A coding challenge was provided by Changing Room, a Honey extension for sustainable fashion that helps users track and reduce their environmental impact. The coding challenge features an application that crawls a fashion brand's website using a crawler framework (in this case Selenium), extracts information in a structured manner, and stores the data in a hosted database (AWS RDS).
Extracted information:
- display_name (str)
- product_material (str)
- color (str)
- size (list)
- price (str)
- product_url (str)
- image_links (list)
- brand_name (str)
- description (str)
- scraped_date (date)
- category (str)
- Understand key objectives and deliverables
- Research and study the structure of the website: Reformation
- Reading Selenium documentation and downloading the appropriate Web Driver with my Chrome version
- Brainstorm/strategize/pseudocode for collecting extracted information and inserting into DB
- Programming(using By.XPATH to find all clothing links to loop through)
- Continue extracting information from the site, testing functions, and appending it to a dictionary
- Creating an account on AWS, setting up AWS IAM User, and creating a DB with AWS RDS
- Planning out a potential primary key for the database
- Establishing database connection and setting up environment variables for DB_PASS
- CREATE TABLE reformation_db
- Inserting into reformation_db
- SELECT * from reformation_db
"By finding the appropriate xpath, '//div[@class="product-tile__quickadd"]/div/a', I was able to grab all the product links which enabled me to go through each product page and extract the necessary information. I think this strategy can be expanded to include all the critical pages of the site using Beautiful Soup.

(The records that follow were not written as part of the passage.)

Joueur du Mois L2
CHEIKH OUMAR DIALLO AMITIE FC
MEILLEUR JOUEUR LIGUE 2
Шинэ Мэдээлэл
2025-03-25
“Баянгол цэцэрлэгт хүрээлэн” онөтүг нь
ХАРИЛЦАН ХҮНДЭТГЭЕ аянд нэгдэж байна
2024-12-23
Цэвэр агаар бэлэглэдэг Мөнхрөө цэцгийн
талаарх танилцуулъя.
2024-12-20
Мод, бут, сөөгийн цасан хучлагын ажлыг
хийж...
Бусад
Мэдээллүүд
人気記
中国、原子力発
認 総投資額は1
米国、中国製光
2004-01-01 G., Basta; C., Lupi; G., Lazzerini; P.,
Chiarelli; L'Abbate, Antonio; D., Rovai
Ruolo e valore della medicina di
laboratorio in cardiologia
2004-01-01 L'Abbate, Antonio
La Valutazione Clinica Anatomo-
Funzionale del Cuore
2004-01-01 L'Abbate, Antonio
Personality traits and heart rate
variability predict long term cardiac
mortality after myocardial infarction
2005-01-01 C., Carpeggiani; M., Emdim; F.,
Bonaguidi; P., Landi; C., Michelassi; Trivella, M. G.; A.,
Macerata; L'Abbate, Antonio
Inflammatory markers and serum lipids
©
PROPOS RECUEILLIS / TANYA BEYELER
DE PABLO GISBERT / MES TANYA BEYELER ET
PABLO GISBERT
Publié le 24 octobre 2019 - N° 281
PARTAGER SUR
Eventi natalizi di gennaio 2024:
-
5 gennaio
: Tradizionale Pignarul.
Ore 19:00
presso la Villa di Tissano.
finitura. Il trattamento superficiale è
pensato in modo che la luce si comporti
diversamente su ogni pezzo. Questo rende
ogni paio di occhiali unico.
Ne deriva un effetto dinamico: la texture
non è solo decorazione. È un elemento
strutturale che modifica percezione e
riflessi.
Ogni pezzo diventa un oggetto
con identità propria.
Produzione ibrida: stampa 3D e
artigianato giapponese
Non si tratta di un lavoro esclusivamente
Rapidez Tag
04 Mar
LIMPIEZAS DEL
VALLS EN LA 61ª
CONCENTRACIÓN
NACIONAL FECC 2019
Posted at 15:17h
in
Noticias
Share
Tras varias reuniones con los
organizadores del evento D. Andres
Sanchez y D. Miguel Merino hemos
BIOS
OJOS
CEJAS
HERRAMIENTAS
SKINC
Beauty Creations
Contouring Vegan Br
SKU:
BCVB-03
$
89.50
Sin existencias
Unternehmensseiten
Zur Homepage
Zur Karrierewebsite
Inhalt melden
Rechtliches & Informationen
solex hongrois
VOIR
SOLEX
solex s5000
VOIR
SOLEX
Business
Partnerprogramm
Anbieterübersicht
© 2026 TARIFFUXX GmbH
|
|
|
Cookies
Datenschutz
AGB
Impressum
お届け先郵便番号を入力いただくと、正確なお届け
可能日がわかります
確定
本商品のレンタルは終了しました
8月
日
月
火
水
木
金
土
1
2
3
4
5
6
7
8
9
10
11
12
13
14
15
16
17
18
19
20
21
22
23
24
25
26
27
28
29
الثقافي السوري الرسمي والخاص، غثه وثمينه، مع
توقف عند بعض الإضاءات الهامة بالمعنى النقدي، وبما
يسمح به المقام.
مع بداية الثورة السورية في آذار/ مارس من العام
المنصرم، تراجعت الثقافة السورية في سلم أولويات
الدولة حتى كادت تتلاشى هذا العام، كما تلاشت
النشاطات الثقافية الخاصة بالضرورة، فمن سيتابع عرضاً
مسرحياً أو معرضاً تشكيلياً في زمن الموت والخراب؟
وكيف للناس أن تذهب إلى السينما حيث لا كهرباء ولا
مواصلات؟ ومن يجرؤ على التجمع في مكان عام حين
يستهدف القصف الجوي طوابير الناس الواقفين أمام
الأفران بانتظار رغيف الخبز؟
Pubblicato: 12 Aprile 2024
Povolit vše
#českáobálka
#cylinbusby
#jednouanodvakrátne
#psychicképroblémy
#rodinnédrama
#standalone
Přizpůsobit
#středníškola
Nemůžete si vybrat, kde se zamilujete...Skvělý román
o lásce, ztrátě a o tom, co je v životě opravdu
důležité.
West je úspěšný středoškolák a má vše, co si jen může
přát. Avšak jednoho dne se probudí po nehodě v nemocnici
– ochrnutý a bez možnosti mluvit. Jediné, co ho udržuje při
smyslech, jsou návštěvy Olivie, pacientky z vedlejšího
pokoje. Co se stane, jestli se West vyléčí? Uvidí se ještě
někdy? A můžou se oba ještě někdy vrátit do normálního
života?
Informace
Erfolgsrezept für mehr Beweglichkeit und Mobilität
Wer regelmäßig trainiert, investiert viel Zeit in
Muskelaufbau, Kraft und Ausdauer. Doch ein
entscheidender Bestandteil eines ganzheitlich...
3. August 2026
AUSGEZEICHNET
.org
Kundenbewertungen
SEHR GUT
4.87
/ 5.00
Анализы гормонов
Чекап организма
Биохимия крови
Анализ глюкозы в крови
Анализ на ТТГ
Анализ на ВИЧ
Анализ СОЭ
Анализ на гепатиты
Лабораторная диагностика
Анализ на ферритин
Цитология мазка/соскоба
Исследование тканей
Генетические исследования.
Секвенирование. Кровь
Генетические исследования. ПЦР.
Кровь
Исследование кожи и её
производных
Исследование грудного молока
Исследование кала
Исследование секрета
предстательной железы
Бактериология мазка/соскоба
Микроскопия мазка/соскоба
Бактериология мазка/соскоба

"I understand that the site structure can change which can be tricky, so finding a unique ID/primary would be necessary to keep track of new, old, or not available products. This is something I would look into more. I know for Amazon products, there is a unique identifier (ASINS) that can be used to track the stage of the product.
"Lastly, with all the projected requests on the site, it is likely that an IP block will occur, so a proxy server would need to be purchased.
product_material_find = driver.find_elements(By.XPATH, '//div[@class="margin-b--15"]')
product_materials_list = [y.get_attribute('innerHTML') for y in product_material_find]
product_material = " ".join(list(map(lambda z: z.strip(), product_materials_list)))